Question

A naughty boy is sitting on the roof of a flat toy car of mass $6\;{\rm{kg}}$. If no slipping takes place between car and the boy then what should be the mass of the child in order to have a period of system equal to $0.758\;\sec$ ?

A. $2.74\;{\rm{kg}}$
B. $6\;{\rm{kg}}$
C. $3\;{\rm{kg}}$
D. None of these

Answer 1

The above problem can be resolved using the fundamental concepts and the mathematical formula for the time period of a spring-loaded system. In this problem, a car of defined mass is given with a child sitting in the car. Then we can apply the formula for the time period. As the numerical value for the time period is given to us, we simply substitute the values in the formula, such that we can obtain the value of the mass of the child sitting on the toy car.

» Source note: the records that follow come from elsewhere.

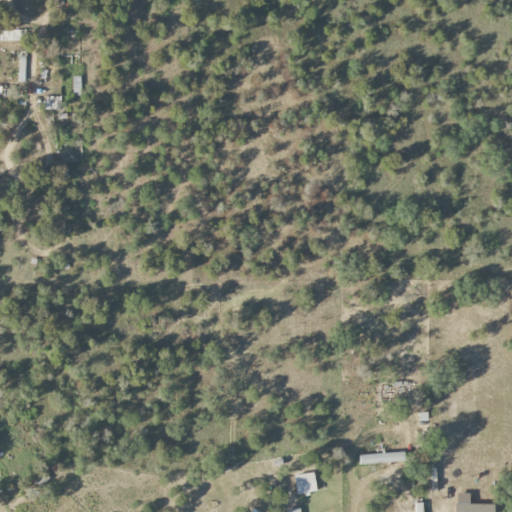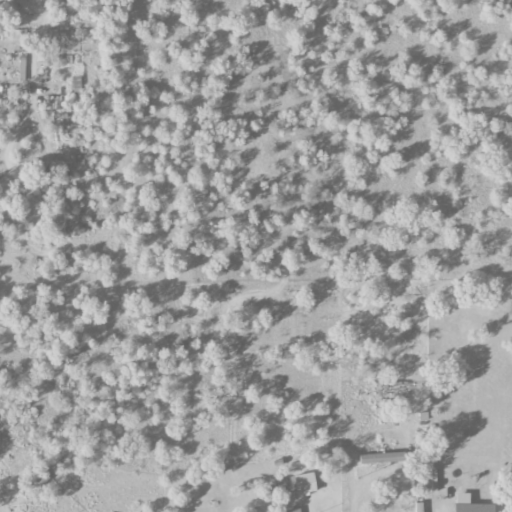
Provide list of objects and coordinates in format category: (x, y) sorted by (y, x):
building: (10, 35)
road: (31, 47)
building: (76, 86)
building: (52, 103)
building: (381, 458)
road: (379, 475)
building: (305, 483)
road: (4, 507)
building: (474, 507)
building: (293, 510)
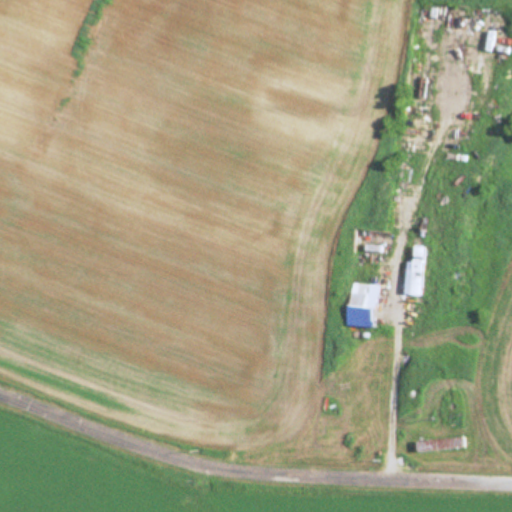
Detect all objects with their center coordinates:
building: (360, 307)
road: (375, 392)
road: (243, 474)
road: (507, 486)
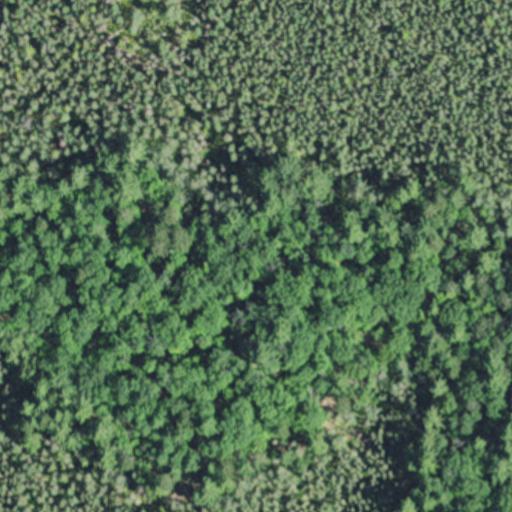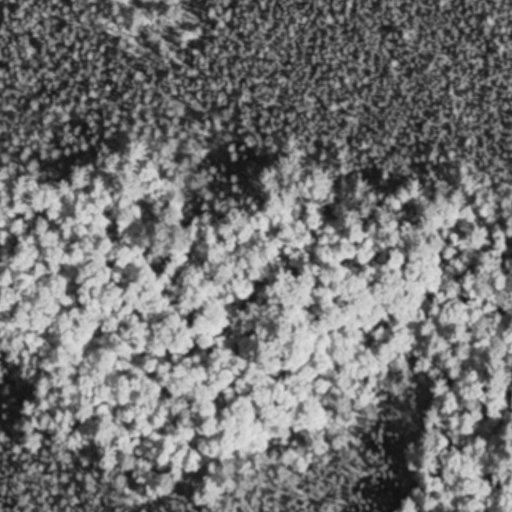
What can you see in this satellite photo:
road: (499, 463)
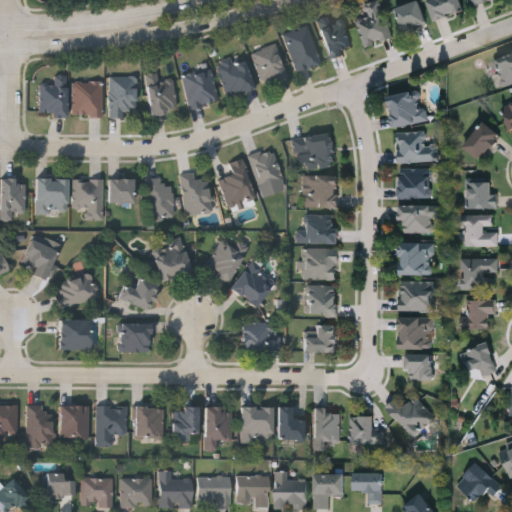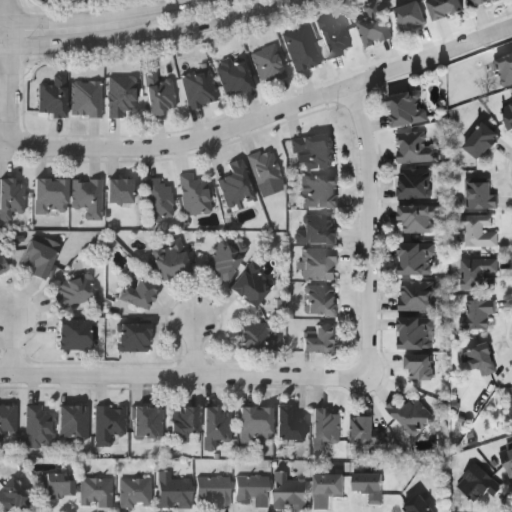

Complete step by step answer:
Given:
The mass of the toy car is, $m = 6\;{\rm{kg}}$.
The time period of the system is, $T = 0.758\;{\rm{sec}}$.
The spring constant from the figure is, $K = 600\;{\rm{N/m}}$.
The mathematical formula for the time period of the system is,
$T = 2\pi \sqrt {\dfrac{{m + M}}{K}}$
Here, M is the mass of the Child.
Solve by substituting the value in above expression as,

$$T = 2\pi \sqrt {\dfrac{{m + M}}{K}} \\\ \Rightarrow 0.758\;{\rm{s}} = 2\pi \sqrt {\dfrac{{6\;{\rm{kg}} + M}}{{600\;{\rm{N/m}}}}}$$

Solve by squaring the both sides of above equation as,

$$\Rightarrow {\left( {0.758\;{\rm{s}}} \right)^2} = {\left( {2\pi \sqrt {\dfrac{{6\;{\rm{kg}} + M}}{{600\;{\rm{N/m}}}}} } \right)^2}\\\ \Rightarrow M = \dfrac{{{{\left( {0.758\;{\rm{s}}} \right)}^2} \times 600\;{\rm{N/m}}}}{{{{\left( {2\pi } \right)}^2}}} - 6\;{\rm{kg}}\\\ \Rightarrow M \approx 2.74\;{\rm{kg}}$$

**Therefore, the mass of the child is $2.74\;{\rm{kg}}$ and option (A) is correct.

Note: **
To solve the given problem, one must be aware of the concepts that can be applied to analysing the spring-mass system. In a spring-mass system, the first variable to make sense is the spring constant. The spring constant or the spring stiffness constant is that parameter that decides the strength of the material of the spring. Moreover, the next to keep in mind is about the mass of the system, whether the mass of the total system or mass of a specific entity considered.